(Page images and extracted text)
▼▼▼
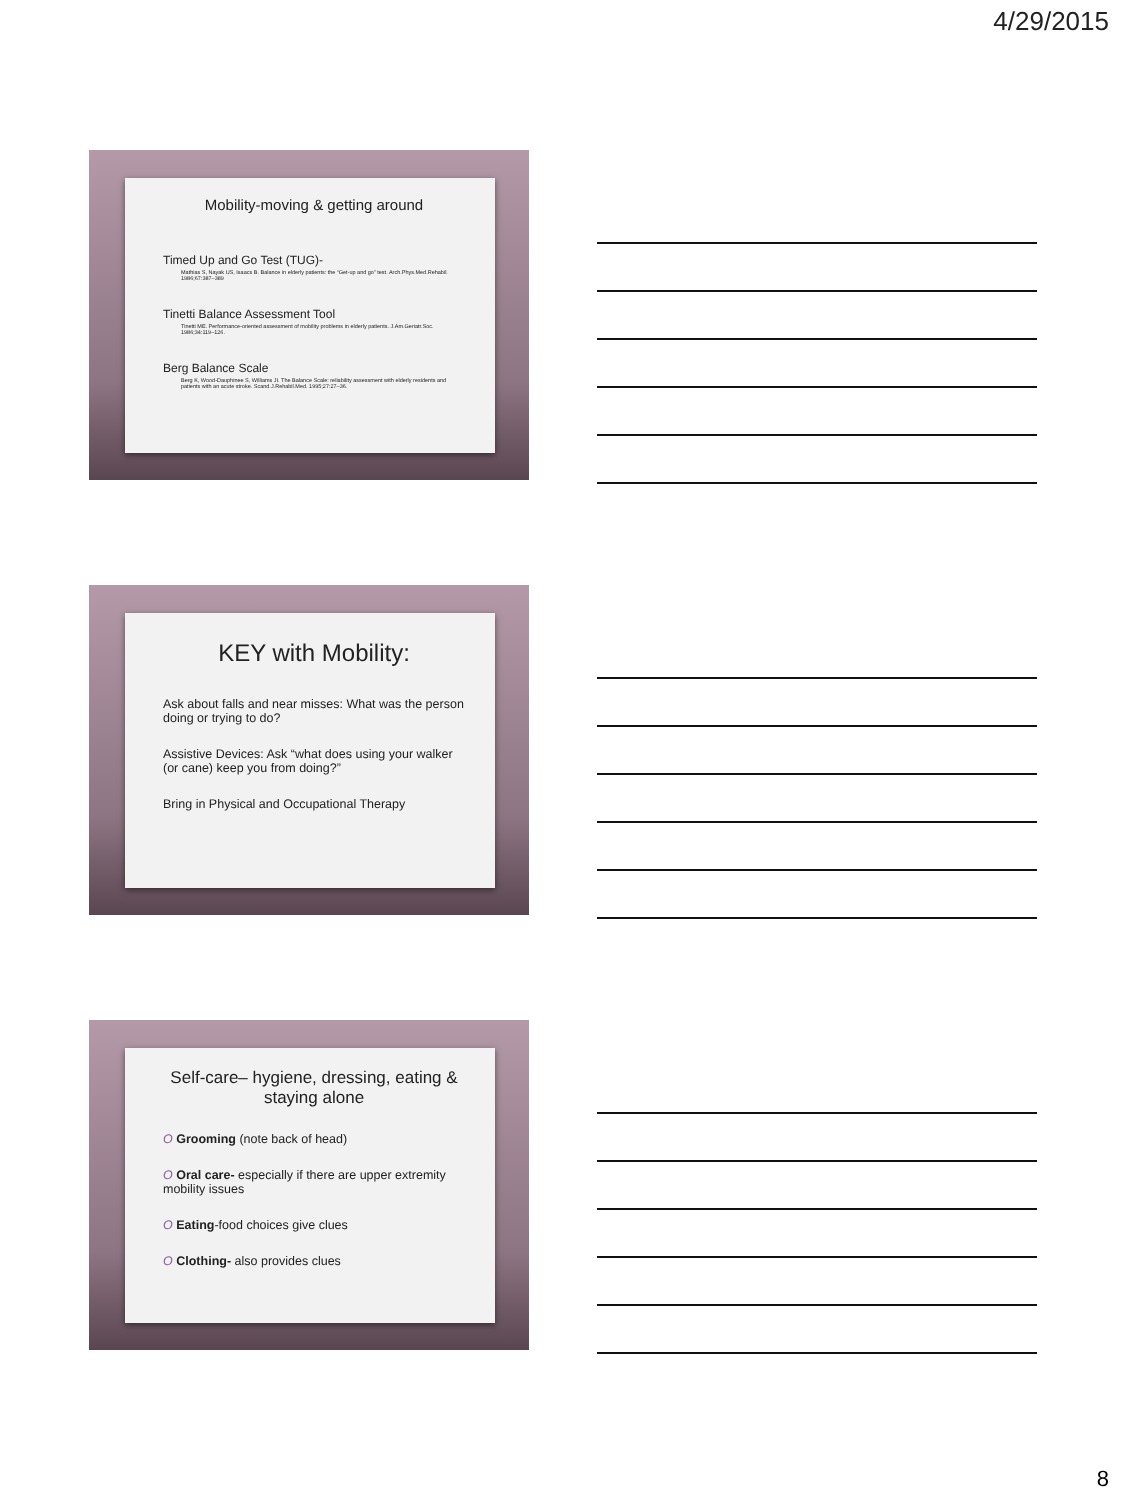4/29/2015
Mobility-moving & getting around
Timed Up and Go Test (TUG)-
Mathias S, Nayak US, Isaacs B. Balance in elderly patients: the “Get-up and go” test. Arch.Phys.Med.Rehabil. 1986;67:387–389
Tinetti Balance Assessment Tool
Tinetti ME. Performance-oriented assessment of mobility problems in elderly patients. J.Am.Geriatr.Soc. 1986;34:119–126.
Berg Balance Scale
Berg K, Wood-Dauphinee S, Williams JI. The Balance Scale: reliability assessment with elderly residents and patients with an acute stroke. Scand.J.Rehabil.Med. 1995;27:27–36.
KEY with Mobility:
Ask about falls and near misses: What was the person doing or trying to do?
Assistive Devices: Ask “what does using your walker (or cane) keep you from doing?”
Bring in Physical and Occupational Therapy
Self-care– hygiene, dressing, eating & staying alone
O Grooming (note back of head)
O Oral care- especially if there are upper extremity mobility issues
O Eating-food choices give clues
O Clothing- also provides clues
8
▲▲▲
• Task instructions: Every record above should come back exactly, but without its pictures.

• Solution to this task:
4/29/2015
Mobility-moving & getting around
Timed Up and Go Test (TUG)-
Mathias S, Nayak US, Isaacs B. Balance in elderly patients: the “Get-up and go” test. Arch.Phys.Med.Rehabil. 1986;67:387–389
Tinetti Balance Assessment Tool
Tinetti ME. Performance-oriented assessment of mobility problems in elderly patients. J.Am.Geriatr.Soc. 1986;34:119–126.
Berg Balance Scale
Berg K, Wood-Dauphinee S, Williams JI. The Balance Scale: reliability assessment with elderly residents and patients with an acute stroke. Scand.J.Rehabil.Med. 1995;27:27–36.
KEY with Mobility:
Ask about falls and near misses: What was the person doing or trying to do?
Assistive Devices: Ask “what does using your walker (or cane) keep you from doing?”
Bring in Physical and Occupational Therapy
Self-care– hygiene, dressing, eating & staying alone
O Grooming (note back of head)
O Oral care- especially if there are upper extremity mobility issues
O Eating-food choices give clues
O Clothing- also provides clues
8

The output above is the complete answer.